EL VALOR DE LAS COSAS

Hace una semana fui a un campamento de supervivencia. 
Dormimos en casas de campañas (dos por cada casa) y hacíamos del baño en letrinas que hicimos a una distancia considerable del lugar. La comida la hicimos de la manera más básica que se nos ocurrió y la mayoría de veces preparamos los alimentos sobre troncos o en el mismo pasto. 
El lugar donde fuimos era un tipo bosque y el clima no era de lo más agradable. En la tarde mucho calor mientras que la noche era demasiado fría por lo que no descansamos del todo bien ya que las bajas temperaturas nos lo impedían sin mencionar que llovió las dos noches que pasamos ahí. A pesar de eso las vistas eran una belleza. 

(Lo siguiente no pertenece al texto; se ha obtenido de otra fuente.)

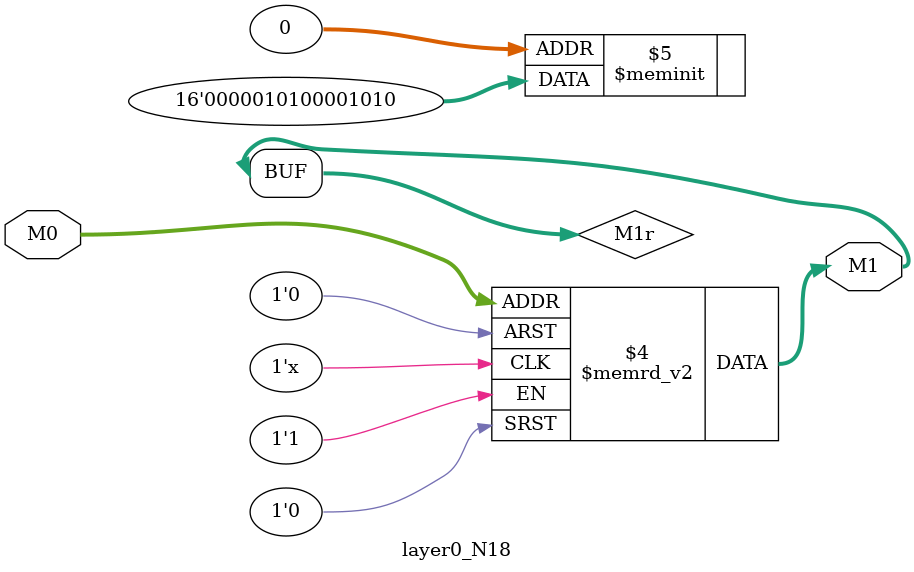
<source format=v>
module layer0_N18 ( input [2:0] M0, output [1:0] M1 );

	(*rom_style = "distributed" *) reg [1:0] M1r;
	assign M1 = M1r;
	always @ (M0) begin
		case (M0)
			3'b000: M1r = 2'b10;
			3'b100: M1r = 2'b01;
			3'b010: M1r = 2'b00;
			3'b110: M1r = 2'b00;
			3'b001: M1r = 2'b10;
			3'b101: M1r = 2'b01;
			3'b011: M1r = 2'b00;
			3'b111: M1r = 2'b00;

		endcase
	end
endmodule

</source>
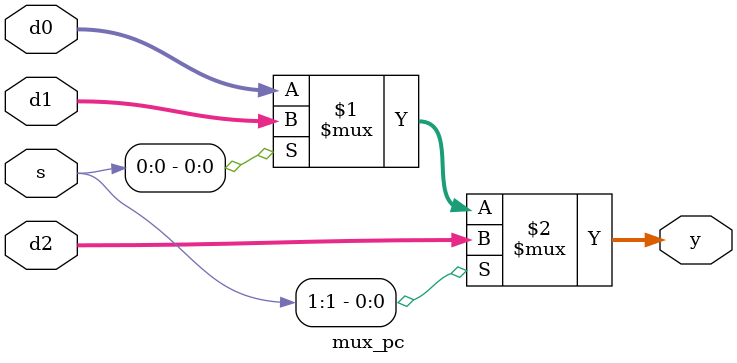
<source format=v>
`timescale 1ns / 1ps


module mux_pc(
    output [31:0] y,
    input  [31:0] d0, d1, d2,
    input  [1:0] s
    );
    assign y = s[1] ? d2 : (s[0] ? d1 : d0);
endmodule

</source>
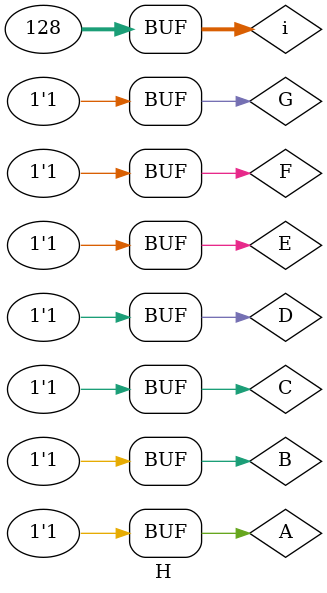
<source format=v>
`timescale 1ns / 1ps


module H;

	// Inputs
	reg A;
	reg B;
	reg C;
	reg D;
	reg E;
	reg F;
	reg G;

	// Outputs
	wire Sa;
	wire Sb;
	wire Sc;
	wire Sd;
	wire Se;
	wire Sf;
	wire Sg;
	wire Sh;
	wire Si;
	wire Sj;
	wire Sk;

   // For counter
   integer i;
	
	// Instantiate the Unit Under Test (UUT)
	truthtable uut (
		.Sa(Sa), 
		.Sb(Sb), 
		.Sc(Sc), 
		.Sd(Sd), 
		.Se(Se), 
		.Sf(Sf), 
		.Sg(Sg), 
		.Sh(Sh), 
		.Si(Si), 
		.Sj(Sj), 
		.Sk(Sk), 
		.A(A), 
		.B(B), 
		.C(C), 
		.D(D), 
		.E(E), 
		.F(F), 
		.G(G)
	);

	initial begin
		// Initialize Inputs
		A = 0;
		B = 0;
		C = 0;
		D = 0;
		E = 0;
		F = 0;
		G = 0;

		// Wait 100 ns for global reset to finish
		#100;
        
				
		for (i=0; i<128; i = i+1) begin
		
			
		A = i[6];
		B = i[5];
		C = i[4];
		D = i[3];
		E = i[2];
		F = i[1];
		G = i[0];
					
		#100;
		
		end
		
			
      		
	end
      
endmodule


</source>
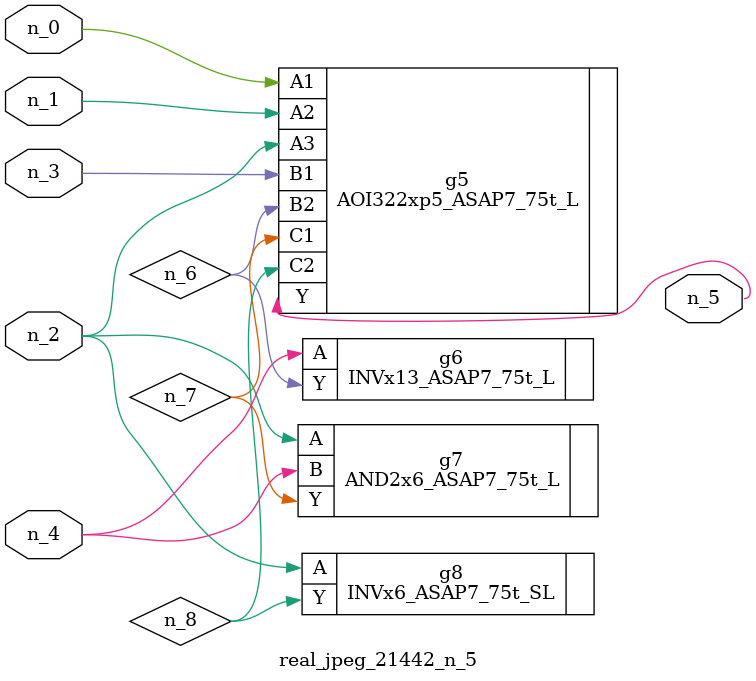
<source format=v>
module real_jpeg_21442_n_5 (n_4, n_0, n_1, n_2, n_3, n_5);

input n_4;
input n_0;
input n_1;
input n_2;
input n_3;

output n_5;

wire n_8;
wire n_6;
wire n_7;

AOI322xp5_ASAP7_75t_L g5 ( 
.A1(n_0),
.A2(n_1),
.A3(n_2),
.B1(n_3),
.B2(n_6),
.C1(n_7),
.C2(n_8),
.Y(n_5)
);

AND2x6_ASAP7_75t_L g7 ( 
.A(n_2),
.B(n_4),
.Y(n_7)
);

INVx6_ASAP7_75t_SL g8 ( 
.A(n_2),
.Y(n_8)
);

INVx13_ASAP7_75t_L g6 ( 
.A(n_4),
.Y(n_6)
);


endmodule
</source>
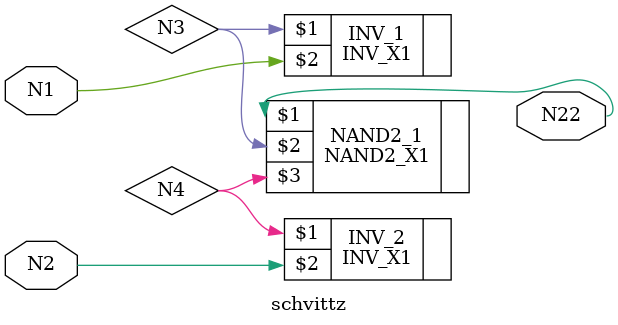
<source format=v>

module schvittz (N1,N2,N22);

input N1,N2;

output N22;

wire N3,N4;

INV_X1 INV_1 (N3, N1);
INV_X1 INV_2 (N4, N2);
NAND2_X1 NAND2_1 (N22, N3, N4);

endmodule
</source>
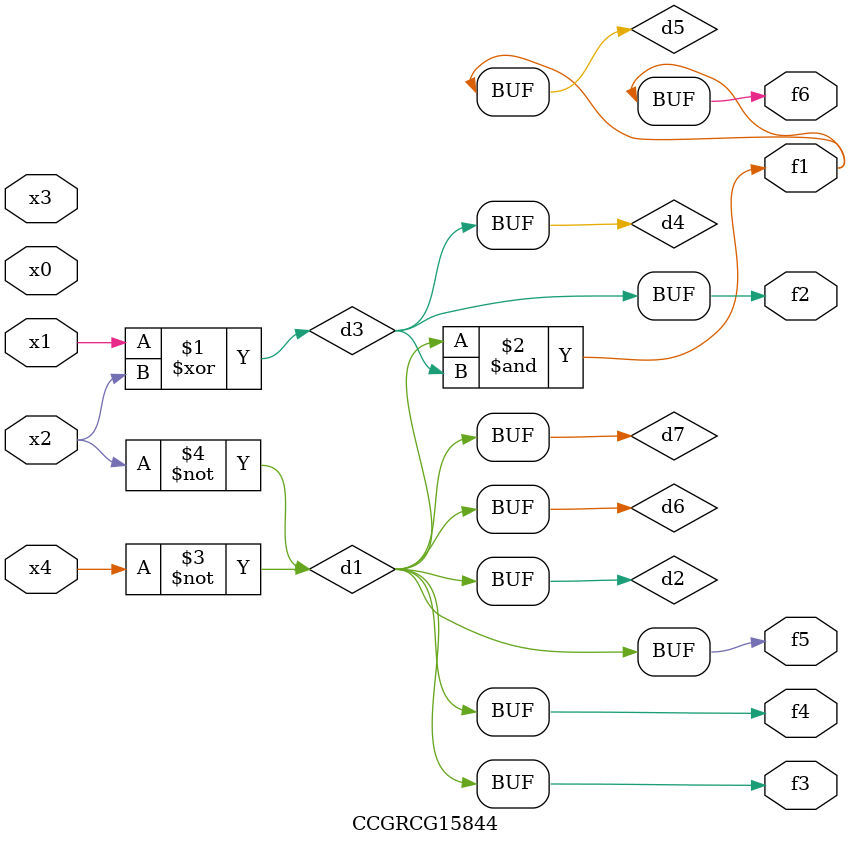
<source format=v>
module CCGRCG15844(
	input x0, x1, x2, x3, x4,
	output f1, f2, f3, f4, f5, f6
);

	wire d1, d2, d3, d4, d5, d6, d7;

	not (d1, x4);
	not (d2, x2);
	xor (d3, x1, x2);
	buf (d4, d3);
	and (d5, d1, d3);
	buf (d6, d1, d2);
	buf (d7, d2);
	assign f1 = d5;
	assign f2 = d4;
	assign f3 = d7;
	assign f4 = d7;
	assign f5 = d7;
	assign f6 = d5;
endmodule

</source>
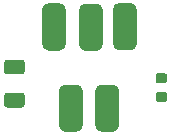
<source format=gtp>
%TF.GenerationSoftware,KiCad,Pcbnew,(5.1.6)-1*%
%TF.CreationDate,2020-06-08T02:26:39-04:00*%
%TF.ProjectId,ANALOG_STICK_BREAKOUT,414e414c-4f47-45f5-9354-49434b5f4252,rev?*%
%TF.SameCoordinates,Original*%
%TF.FileFunction,Paste,Top*%
%TF.FilePolarity,Positive*%
%FSLAX46Y46*%
G04 Gerber Fmt 4.6, Leading zero omitted, Abs format (unit mm)*
G04 Created by KiCad (PCBNEW (5.1.6)-1) date 2020-06-08 02:26:39*
%MOMM*%
%LPD*%
G01*
G04 APERTURE LIST*
G04 APERTURE END LIST*
%TO.C,J6*%
G36*
G01*
X106000000Y-81623200D02*
X106000000Y-78623200D01*
G75*
G02*
X106500000Y-78123200I500000J0D01*
G01*
X107500000Y-78123200D01*
G75*
G02*
X108000000Y-78623200I0J-500000D01*
G01*
X108000000Y-81623200D01*
G75*
G02*
X107500000Y-82123200I-500000J0D01*
G01*
X106500000Y-82123200D01*
G75*
G02*
X106000000Y-81623200I0J500000D01*
G01*
G37*
%TD*%
%TO.C,J5*%
G36*
G01*
X112498600Y-85500000D02*
X112498600Y-88500000D01*
G75*
G02*
X111998600Y-89000000I-500000J0D01*
G01*
X110998600Y-89000000D01*
G75*
G02*
X110498600Y-88500000I0J500000D01*
G01*
X110498600Y-85500000D01*
G75*
G02*
X110998600Y-85000000I500000J0D01*
G01*
X111998600Y-85000000D01*
G75*
G02*
X112498600Y-85500000I0J-500000D01*
G01*
G37*
%TD*%
%TO.C,J4*%
G36*
G01*
X109425200Y-85500000D02*
X109425200Y-88500000D01*
G75*
G02*
X108925200Y-89000000I-500000J0D01*
G01*
X107925200Y-89000000D01*
G75*
G02*
X107425200Y-88500000I0J500000D01*
G01*
X107425200Y-85500000D01*
G75*
G02*
X107925200Y-85000000I500000J0D01*
G01*
X108925200Y-85000000D01*
G75*
G02*
X109425200Y-85500000I0J-500000D01*
G01*
G37*
%TD*%
%TO.C,J3*%
G36*
G01*
X109127000Y-81648600D02*
X109127000Y-78648600D01*
G75*
G02*
X109627000Y-78148600I500000J0D01*
G01*
X110627000Y-78148600D01*
G75*
G02*
X111127000Y-78648600I0J-500000D01*
G01*
X111127000Y-81648600D01*
G75*
G02*
X110627000Y-82148600I-500000J0D01*
G01*
X109627000Y-82148600D01*
G75*
G02*
X109127000Y-81648600I0J500000D01*
G01*
G37*
%TD*%
%TO.C,J2*%
G36*
G01*
X112000000Y-81597800D02*
X112000000Y-78597800D01*
G75*
G02*
X112500000Y-78097800I500000J0D01*
G01*
X113500000Y-78097800D01*
G75*
G02*
X114000000Y-78597800I0J-500000D01*
G01*
X114000000Y-81597800D01*
G75*
G02*
X113500000Y-82097800I-500000J0D01*
G01*
X112500000Y-82097800D01*
G75*
G02*
X112000000Y-81597800I0J500000D01*
G01*
G37*
%TD*%
%TO.C,R1*%
G36*
G01*
X115839750Y-85604000D02*
X116352250Y-85604000D01*
G75*
G02*
X116571000Y-85822750I0J-218750D01*
G01*
X116571000Y-86260250D01*
G75*
G02*
X116352250Y-86479000I-218750J0D01*
G01*
X115839750Y-86479000D01*
G75*
G02*
X115621000Y-86260250I0J218750D01*
G01*
X115621000Y-85822750D01*
G75*
G02*
X115839750Y-85604000I218750J0D01*
G01*
G37*
G36*
G01*
X115839750Y-84029000D02*
X116352250Y-84029000D01*
G75*
G02*
X116571000Y-84247750I0J-218750D01*
G01*
X116571000Y-84685250D01*
G75*
G02*
X116352250Y-84904000I-218750J0D01*
G01*
X115839750Y-84904000D01*
G75*
G02*
X115621000Y-84685250I0J218750D01*
G01*
X115621000Y-84247750D01*
G75*
G02*
X115839750Y-84029000I218750J0D01*
G01*
G37*
%TD*%
%TO.C,C1*%
G36*
G01*
X103025000Y-85698800D02*
X104275000Y-85698800D01*
G75*
G02*
X104525000Y-85948800I0J-250000D01*
G01*
X104525000Y-86698800D01*
G75*
G02*
X104275000Y-86948800I-250000J0D01*
G01*
X103025000Y-86948800D01*
G75*
G02*
X102775000Y-86698800I0J250000D01*
G01*
X102775000Y-85948800D01*
G75*
G02*
X103025000Y-85698800I250000J0D01*
G01*
G37*
G36*
G01*
X103025000Y-82898800D02*
X104275000Y-82898800D01*
G75*
G02*
X104525000Y-83148800I0J-250000D01*
G01*
X104525000Y-83898800D01*
G75*
G02*
X104275000Y-84148800I-250000J0D01*
G01*
X103025000Y-84148800D01*
G75*
G02*
X102775000Y-83898800I0J250000D01*
G01*
X102775000Y-83148800D01*
G75*
G02*
X103025000Y-82898800I250000J0D01*
G01*
G37*
%TD*%
M02*

</source>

A pesar de todo fue una experiencia grata y me hizo pensar en lo afortunados que somos al contar con la comodidad de una cama, una sábana y un techo que nos resguarde. De tener un baño y el poder ducharse (porque al no haber ducha, no nos bañamos correctamente en dos días), de verdad que qué rico es sentir el agua a través de tu cuerpo. Sentirse limpio, con ropa seca y cálida. 
Ahora disfruto el poder tomar agua tantas veces como se me antoja y el comer las veces que quiera en un plato con cubiertos y servilletas.

Fueron dos días y medio los que estuvimos desconectados del mundo tecnológico y del tiempo ya que nos decomisaron los celulares y relojes. Durante esos días no supe a qué hora dormíamos, comíamos, desayunábamos, etc. Sin embargo, a pesar de no ser tan extremo como pensaba, me sirvió para reflexionar sobre lo que les escribiré a continuación: 

Me pregunté sobre quién podría acostumbrarse a vivir de esa manera y resulta que en todas partes del mundo hay gente o familias así e incluso peor.
Estamos tan acostumbrados a ciertos lujos que no hemos sufrido la falta de una necesidad. En cambio desperdiciamos las cosas como si fuera fácil conseguirlas mientras que afuera hay personas que darían lo que sea por un simple pan o incluso un vaso de agua. Realmente estamos en un mundo tan insensible ante estas situaciones. No solemos ver hacía esa parte de la sociedad.
Ahora en vez de tirar las cosas los invito a ayudar a la gente que lo necesita, ser empáticos o tener un poco de más consciencia sobre el valor de las cosas, agradecer que las tenemos y pedir porque nunca nos falten.